Carolyn Guertin’s response began by observing that transformative architecture may have been new to cinema in 1967, but was indeed an old concept in tradition and literature, pointing to Lewis Carroll’s classic, Alice in Wonderland, as a labyrinth that created an immersive space. She related the depth created by labyrinthine walls on what was once an open surface to the depth experience that hyperlinked new media attempts to create via internet technologies in cyberspace. Where depth of field in cinema involved the convergence of lines of light, depth of field for the online screen environment can be related to the depth of search, depth of time, or the depth of hyperlink tracking, as de Kerckhove observes.
Guertin observes that Labyrinth in 1967 had viewers, not interactors, in the sense of today’s contemporary interactive media. In fact, she makes the claim that Labyrinth was experimental, but ultimately its own dead end, since there were no follow-ons. The reason, she says, is that Labyrinth was not interactive.
While I understand Guertin’s claim, particularly from the ground of her work, I don’t necessarily agree that it is a completely useful claim to make. Considering Labyrinth from the ground of media temperature, it was a very cool experience for the audience relative to their active participation and completion. In this way, it was cinema (at the time, a hot medium) attempting to cool itself to become television-like (at the time, a cool medium). The audience connecting and completing the images to create a narrative environment is seen today in gaming environments that, I would suggest, has some of its multi-modal roots in experiments that began at Expo 67.
Guertin continues with an interesting observation: Synaesthesia is to the body what metaphor is to the mind – a way of transforming one thing (concept or sense) into another. Synaesthesia is thus used by the environmental creator (cinematographer, cyberspace designer) to confuse the mind, thereby creating a sense of immersion in acoustic space. Analogue immersive environments are psychologically transformational, as is art. The idea behind both art and immersive environments is to create a space that attempts to transcend dimensions, times, and spaces, and to link various experiences of the world in ways that transcend physicality. Simultaneity in the analogue world shifts to instantaneity in the digital.
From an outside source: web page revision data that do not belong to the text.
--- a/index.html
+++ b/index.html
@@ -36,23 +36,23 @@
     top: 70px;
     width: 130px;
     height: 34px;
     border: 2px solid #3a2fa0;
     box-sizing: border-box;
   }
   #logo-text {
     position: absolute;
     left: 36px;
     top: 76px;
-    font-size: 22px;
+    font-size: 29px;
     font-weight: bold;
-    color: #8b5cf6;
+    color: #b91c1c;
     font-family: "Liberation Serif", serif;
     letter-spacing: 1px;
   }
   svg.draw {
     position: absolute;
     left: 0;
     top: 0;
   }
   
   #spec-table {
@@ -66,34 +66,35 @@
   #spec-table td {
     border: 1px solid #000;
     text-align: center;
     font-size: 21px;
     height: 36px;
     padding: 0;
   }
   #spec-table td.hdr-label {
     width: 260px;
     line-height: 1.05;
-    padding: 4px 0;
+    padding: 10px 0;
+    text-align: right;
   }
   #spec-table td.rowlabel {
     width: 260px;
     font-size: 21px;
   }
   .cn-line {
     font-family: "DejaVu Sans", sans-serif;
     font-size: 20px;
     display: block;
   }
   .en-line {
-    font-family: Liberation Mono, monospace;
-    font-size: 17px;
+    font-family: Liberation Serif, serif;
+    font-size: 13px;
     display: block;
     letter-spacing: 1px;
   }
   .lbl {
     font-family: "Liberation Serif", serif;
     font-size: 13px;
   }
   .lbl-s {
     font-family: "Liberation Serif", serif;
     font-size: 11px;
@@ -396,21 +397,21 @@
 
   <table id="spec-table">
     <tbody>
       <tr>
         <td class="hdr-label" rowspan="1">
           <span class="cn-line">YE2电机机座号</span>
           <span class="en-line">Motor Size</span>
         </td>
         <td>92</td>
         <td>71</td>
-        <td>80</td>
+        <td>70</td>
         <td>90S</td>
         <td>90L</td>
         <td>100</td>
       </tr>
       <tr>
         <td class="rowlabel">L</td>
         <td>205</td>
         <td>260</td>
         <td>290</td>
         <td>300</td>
The second responder, Dominique Scheffel-Dunand queries the metaphor of screen and cinema as ways of understanding the metaphors – that is, transformations – of our experience. Screens, she says, expand the collective memory and collective consciousness. In the past, theatrical cinema created common cultural experiences. She now asks, what are the effects of private (computer or game) screens and media? What effects do audience involvement, creative additions, and “tampering” with the original artefact engender in the audience itself as they remix, remake, and these pre-constructed (or should I say, partially constructed) environments? What are the constraints (if any) on these changes that will still allow us to afford collective remembrance, and a collective consciousness that is enabled by today’s instantaneity?
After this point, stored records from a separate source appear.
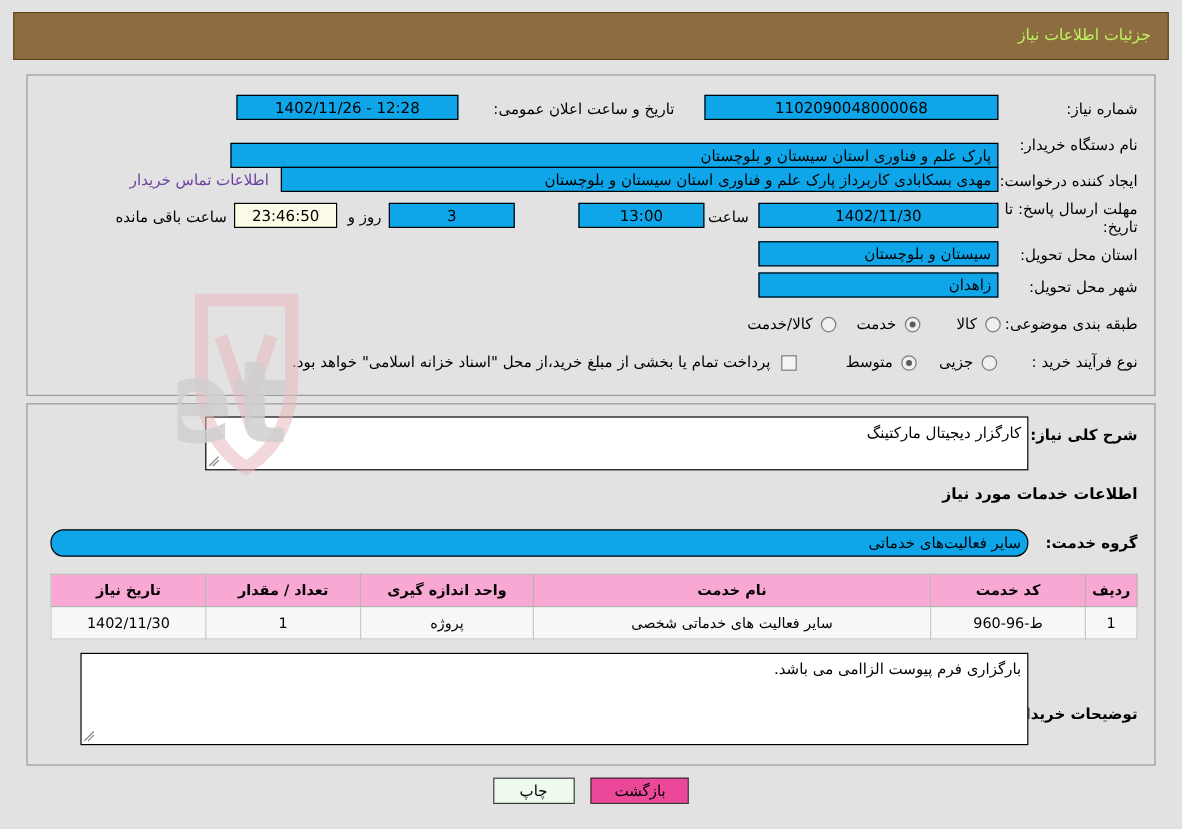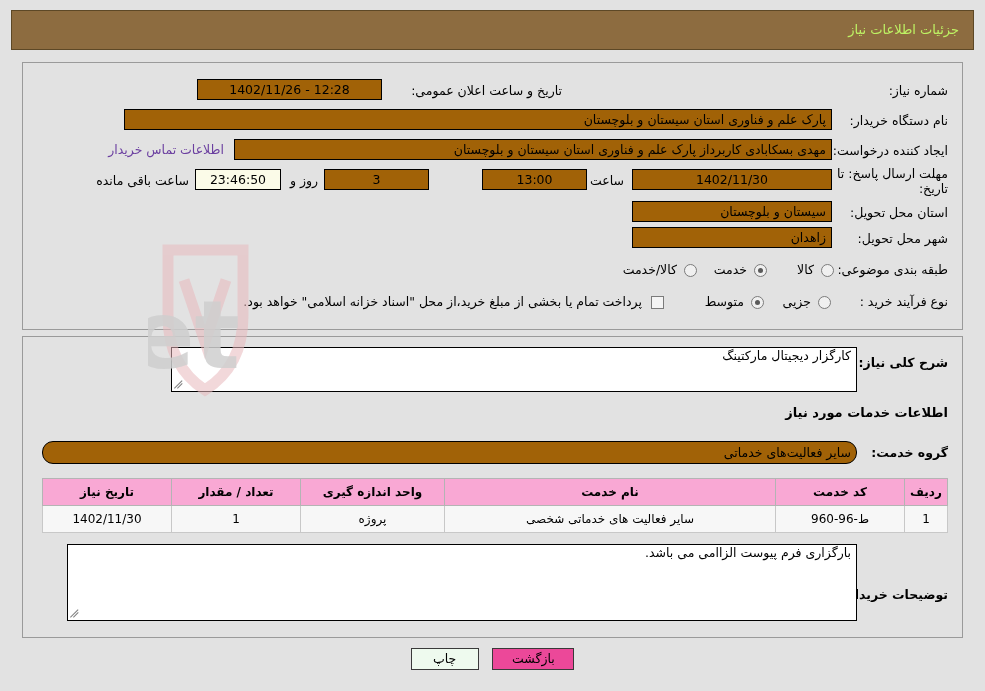--- a/index.html
+++ b/index.html
@@ -73,21 +73,21 @@
     font-size: 12.5px;
     color: #000;
     white-space: nowrap;
     line-height: 16px;
   }
   .lbl.bold { font-weight: bold; margin-left: 28px; }
 
   .fld {
     position: absolute;
     border: 1px solid #000;
-    background: #a16207;
+    background: #0ea5e9;
     box-sizing: border-box;
     height: 21px;
     line-height: 19px;
     font-size: 12.5px;
     color: #000;
     padding: 0 5px;
     text-align: right;
     white-space: nowrap;
     overflow: hidden;
   }
@@ -128,21 +128,21 @@
   }
 
   
   .tarea {
     position: absolute;
     border: 1px solid #000;
     background: #fff;
     box-sizing: border-box;
     font-size: 12.5px;
     color: #000;
-    padding: 0 5px;
+    padding: 5px 5px;
     text-align: right;
     overflow: hidden;
     line-height: 16px;
   }
   .tarea .grip {
     position: absolute;
     left: 2px;
     bottom: 1px;
     width: 10px; height: 10px;
     opacity: .75;
@@ -238,26 +238,27 @@
   </div>
 </div>
 
 <div class="titlebar">
   <span class="title-text">جزئیات اطلاعات نیاز</span>
 </div>
 
 <div class="panel" id="panel-top">
 
   <span class="lbl" style="right:14px; top:20px;">شماره نیاز:</span>
+  <div class="fld center" style="right:130px; top:16px; width:245px;">1102090048000068</div>
 
   <span class="lbl" style="right:400px; top:20px;">تاریخ و ساعت اعلان عمومی:</span>
   <div class="fld center" style="right:580px; top:16px; width:185px;">12:28 - 1402/11/26</div>
 
   <span class="lbl" style="right:14px; top:50px;">نام دستگاه خریدار:</span>
-  <div class="fld" style="right:130px; top:46px; width:708px;">پارک علم و فناوری استان سیستان و بلوچستان</div>
+  <div class="fld" style="right:130px; top:56px; width:640px;">پارک علم و فناوری استان سیستان و بلوچستان</div>
 
   <span class="lbl" style="right:14px; top:80px;">ایجاد کننده درخواست:</span>
   <div class="fld" style="right:130px; top:76px; width:598px;">مهدی بسکابادی کاربرداز پارک علم و فناوری استان سیستان و بلوچستان</div>
   <span class="linkish" style="right:738px; top:79px;">اطلاعات تماس خریدار</span>
 
   <span class="lbl" style="right:14px; top:103px; width:112px; line-height:15px; white-space:normal;">مهلت ارسال پاسخ: تا تاریخ:</span>
   <div class="fld center" style="right:130px; top:106px; width:200px;">1402/11/30</div>
   <span class="lbl" style="right:338px; top:110px;">ساعت</span>
   <div class="fld center" style="right:375px; top:106px; width:105px;">13:00</div>
   <div class="fld center" style="right:533px; top:106px; width:105px;">3</div>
These, I think, are important and significant questions, as collective cultural touchstones become at once tribalized within apparently fragmented subcultures, but paradoxically, enacted as collective cultural experiences in the act of remaking and remixing the artefacts. In other words, the cultural commonality no longer inheres in the artefacts, but in the act of making (and remaking). This, of course, once again opens conversations about intellectual property, consumer becoming producer, participatory culture, and (he chuckles to himself) the role of museums and artefacts in contemporary culture and society.